Skip the pictures, and retype the data below in full, exactly.

Records supplied below:

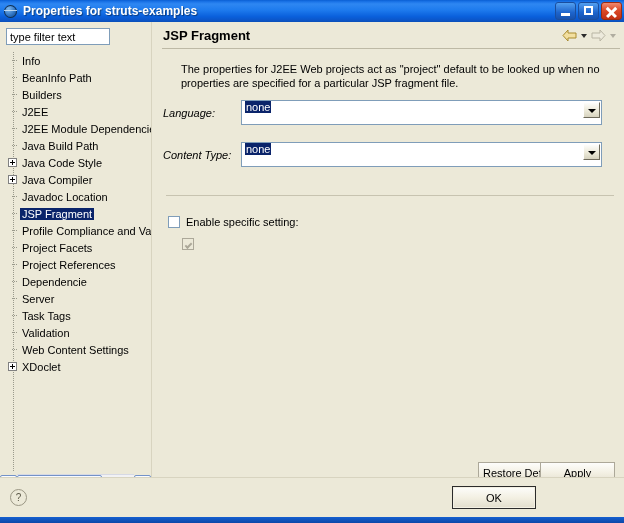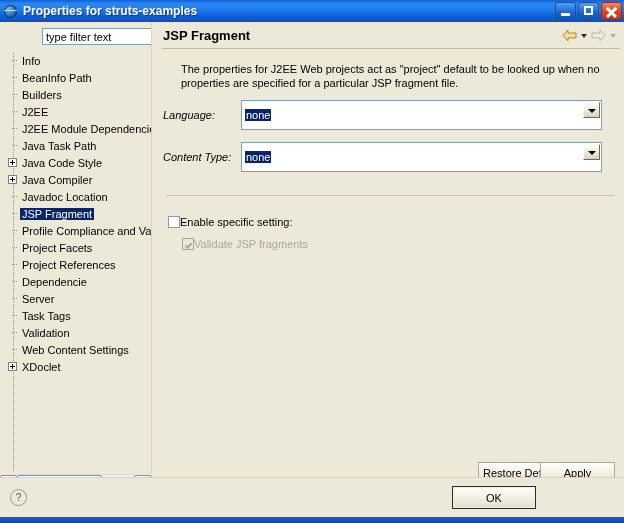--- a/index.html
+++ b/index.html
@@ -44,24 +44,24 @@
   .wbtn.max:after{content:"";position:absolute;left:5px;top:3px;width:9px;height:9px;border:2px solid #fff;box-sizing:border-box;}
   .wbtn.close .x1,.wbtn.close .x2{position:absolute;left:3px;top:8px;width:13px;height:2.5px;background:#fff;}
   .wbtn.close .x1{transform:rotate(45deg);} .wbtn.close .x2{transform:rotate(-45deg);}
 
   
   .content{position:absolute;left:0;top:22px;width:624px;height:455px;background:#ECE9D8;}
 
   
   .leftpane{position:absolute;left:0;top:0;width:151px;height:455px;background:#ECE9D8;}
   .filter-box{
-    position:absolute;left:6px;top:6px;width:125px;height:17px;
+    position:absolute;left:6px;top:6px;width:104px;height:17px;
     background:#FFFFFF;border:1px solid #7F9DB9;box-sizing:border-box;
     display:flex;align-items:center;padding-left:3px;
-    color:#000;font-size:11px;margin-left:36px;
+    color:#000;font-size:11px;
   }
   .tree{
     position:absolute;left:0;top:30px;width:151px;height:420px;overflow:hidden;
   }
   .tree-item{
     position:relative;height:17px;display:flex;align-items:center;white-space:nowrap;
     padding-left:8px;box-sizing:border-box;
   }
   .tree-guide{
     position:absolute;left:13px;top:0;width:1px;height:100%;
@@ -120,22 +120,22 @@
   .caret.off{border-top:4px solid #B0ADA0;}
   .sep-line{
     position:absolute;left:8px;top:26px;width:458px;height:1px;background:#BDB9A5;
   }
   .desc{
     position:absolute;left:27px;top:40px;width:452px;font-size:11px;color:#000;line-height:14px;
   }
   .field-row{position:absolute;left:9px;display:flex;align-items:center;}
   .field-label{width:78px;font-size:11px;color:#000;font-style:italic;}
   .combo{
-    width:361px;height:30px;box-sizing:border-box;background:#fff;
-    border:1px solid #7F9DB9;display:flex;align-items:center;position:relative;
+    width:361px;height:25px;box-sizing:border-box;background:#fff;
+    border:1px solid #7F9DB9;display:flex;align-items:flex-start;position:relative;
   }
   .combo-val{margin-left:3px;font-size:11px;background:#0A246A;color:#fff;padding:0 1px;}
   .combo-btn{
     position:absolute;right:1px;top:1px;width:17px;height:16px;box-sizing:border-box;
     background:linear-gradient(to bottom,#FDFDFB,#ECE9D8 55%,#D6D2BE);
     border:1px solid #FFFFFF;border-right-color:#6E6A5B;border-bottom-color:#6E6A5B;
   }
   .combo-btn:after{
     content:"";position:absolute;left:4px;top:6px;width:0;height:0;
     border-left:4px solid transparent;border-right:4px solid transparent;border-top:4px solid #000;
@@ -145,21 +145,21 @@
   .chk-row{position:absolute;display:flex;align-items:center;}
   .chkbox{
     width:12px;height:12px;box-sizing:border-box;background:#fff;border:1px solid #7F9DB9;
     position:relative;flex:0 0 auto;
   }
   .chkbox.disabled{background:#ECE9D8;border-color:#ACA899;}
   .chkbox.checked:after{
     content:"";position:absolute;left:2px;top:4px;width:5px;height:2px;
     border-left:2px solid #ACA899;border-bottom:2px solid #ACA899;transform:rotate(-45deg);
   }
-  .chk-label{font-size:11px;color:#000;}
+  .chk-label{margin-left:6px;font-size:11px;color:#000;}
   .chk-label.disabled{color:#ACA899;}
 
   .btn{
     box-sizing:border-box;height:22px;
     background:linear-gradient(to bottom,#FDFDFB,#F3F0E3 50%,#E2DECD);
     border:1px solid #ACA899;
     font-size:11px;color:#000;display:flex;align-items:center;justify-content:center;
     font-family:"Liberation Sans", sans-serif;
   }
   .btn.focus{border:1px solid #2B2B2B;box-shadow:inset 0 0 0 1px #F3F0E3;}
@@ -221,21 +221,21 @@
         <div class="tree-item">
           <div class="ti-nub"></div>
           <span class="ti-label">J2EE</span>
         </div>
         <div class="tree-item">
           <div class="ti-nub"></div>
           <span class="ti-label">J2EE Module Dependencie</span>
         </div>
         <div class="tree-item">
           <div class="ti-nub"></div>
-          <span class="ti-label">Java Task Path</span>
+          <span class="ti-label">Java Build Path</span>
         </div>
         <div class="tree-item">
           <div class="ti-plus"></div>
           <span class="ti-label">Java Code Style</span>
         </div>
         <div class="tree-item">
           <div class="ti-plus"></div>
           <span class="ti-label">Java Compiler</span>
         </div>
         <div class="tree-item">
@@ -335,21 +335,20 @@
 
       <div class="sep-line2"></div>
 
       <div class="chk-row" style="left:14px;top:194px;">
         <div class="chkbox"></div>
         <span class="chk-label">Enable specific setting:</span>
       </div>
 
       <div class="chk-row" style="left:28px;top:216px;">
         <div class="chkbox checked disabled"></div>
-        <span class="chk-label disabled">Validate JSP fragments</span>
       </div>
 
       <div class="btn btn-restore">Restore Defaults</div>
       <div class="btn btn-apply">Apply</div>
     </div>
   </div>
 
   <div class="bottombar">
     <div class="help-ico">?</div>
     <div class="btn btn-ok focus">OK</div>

End of Records supplied.

> _Written reply_:
--- a/index.html
+++ b/index.html
@@ -44,24 +44,24 @@
   .wbtn.max:after{content:"";position:absolute;left:5px;top:3px;width:9px;height:9px;border:2px solid #fff;box-sizing:border-box;}
   .wbtn.close .x1,.wbtn.close .x2{position:absolute;left:3px;top:8px;width:13px;height:2.5px;background:#fff;}
   .wbtn.close .x1{transform:rotate(45deg);} .wbtn.close .x2{transform:rotate(-45deg);}
 
   
   .content{position:absolute;left:0;top:22px;width:624px;height:455px;background:#ECE9D8;}
 
   
   .leftpane{position:absolute;left:0;top:0;width:151px;height:455px;background:#ECE9D8;}
   .filter-box{
-    position:absolute;left:6px;top:6px;width:125px;height:17px;
+    position:absolute;left:6px;top:6px;width:104px;height:17px;
     background:#FFFFFF;border:1px solid #7F9DB9;box-sizing:border-box;
     display:flex;align-items:center;padding-left:3px;
-    color:#000;font-size:11px;margin-left:36px;
+    color:#000;font-size:11px;
   }
   .tree{
     position:absolute;left:0;top:30px;width:151px;height:420px;overflow:hidden;
   }
   .tree-item{
     position:relative;height:17px;display:flex;align-items:center;white-space:nowrap;
     padding-left:8px;box-sizing:border-box;
   }
   .tree-guide{
     position:absolute;left:13px;top:0;width:1px;height:100%;
@@ -120,22 +120,22 @@
   .caret.off{border-top:4px solid #B0ADA0;}
   .sep-line{
     position:absolute;left:8px;top:26px;width:458px;height:1px;background:#BDB9A5;
   }
   .desc{
     position:absolute;left:27px;top:40px;width:452px;font-size:11px;color:#000;line-height:14px;
   }
   .field-row{position:absolute;left:9px;display:flex;align-items:center;}
   .field-label{width:78px;font-size:11px;color:#000;font-style:italic;}
   .combo{
-    width:361px;height:30px;box-sizing:border-box;background:#fff;
-    border:1px solid #7F9DB9;display:flex;align-items:center;position:relative;
+    width:361px;height:25px;box-sizing:border-box;background:#fff;
+    border:1px solid #7F9DB9;display:flex;align-items:flex-start;position:relative;
   }
   .combo-val{margin-left:3px;font-size:11px;background:#0A246A;color:#fff;padding:0 1px;}
   .combo-btn{
     position:absolute;right:1px;top:1px;width:17px;height:16px;box-sizing:border-box;
     background:linear-gradient(to bottom,#FDFDFB,#ECE9D8 55%,#D6D2BE);
     border:1px solid #FFFFFF;border-right-color:#6E6A5B;border-bottom-color:#6E6A5B;
   }
   .combo-btn:after{
     content:"";position:absolute;left:4px;top:6px;width:0;height:0;
     border-left:4px solid transparent;border-right:4px solid transparent;border-top:4px solid #000;
@@ -145,21 +145,21 @@
   .chk-row{position:absolute;display:flex;align-items:center;}
   .chkbox{
     width:12px;height:12px;box-sizing:border-box;background:#fff;border:1px solid #7F9DB9;
     position:relative;flex:0 0 auto;
   }
   .chkbox.disabled{background:#ECE9D8;border-color:#ACA899;}
   .chkbox.checked:after{
     content:"";position:absolute;left:2px;top:4px;width:5px;height:2px;
     border-left:2px solid #ACA899;border-bottom:2px solid #ACA899;transform:rotate(-45deg);
   }
-  .chk-label{font-size:11px;color:#000;}
+  .chk-label{margin-left:6px;font-size:11px;color:#000;}
   .chk-label.disabled{color:#ACA899;}
 
   .btn{
     box-sizing:border-box;height:22px;
     background:linear-gradient(to bottom,#FDFDFB,#F3F0E3 50%,#E2DECD);
     border:1px solid #ACA899;
     font-size:11px;color:#000;display:flex;align-items:center;justify-content:center;
     font-family:"Liberation Sans", sans-serif;
   }
   .btn.focus{border:1px solid #2B2B2B;box-shadow:inset 0 0 0 1px #F3F0E3;}
@@ -221,21 +221,21 @@
         <div class="tree-item">
           <div class="ti-nub"></div>
           <span class="ti-label">J2EE</span>
         </div>
         <div class="tree-item">
           <div class="ti-nub"></div>
           <span class="ti-label">J2EE Module Dependencie</span>
         </div>
         <div class="tree-item">
           <div class="ti-nub"></div>
-          <span class="ti-label">Java Task Path</span>
+          <span class="ti-label">Java Build Path</span>
         </div>
         <div class="tree-item">
           <div class="ti-plus"></div>
           <span class="ti-label">Java Code Style</span>
         </div>
         <div class="tree-item">
           <div class="ti-plus"></div>
           <span class="ti-label">Java Compiler</span>
         </div>
         <div class="tree-item">
@@ -335,21 +335,20 @@
 
       <div class="sep-line2"></div>
 
       <div class="chk-row" style="left:14px;top:194px;">
         <div class="chkbox"></div>
         <span class="chk-label">Enable specific setting:</span>
       </div>
 
       <div class="chk-row" style="left:28px;top:216px;">
         <div class="chkbox checked disabled"></div>
-        <span class="chk-label disabled">Validate JSP fragments</span>
       </div>
 
       <div class="btn btn-restore">Restore Defaults</div>
       <div class="btn btn-apply">Apply</div>
     </div>
   </div>
 
   <div class="bottombar">
     <div class="help-ico">?</div>
     <div class="btn btn-ok focus">OK</div>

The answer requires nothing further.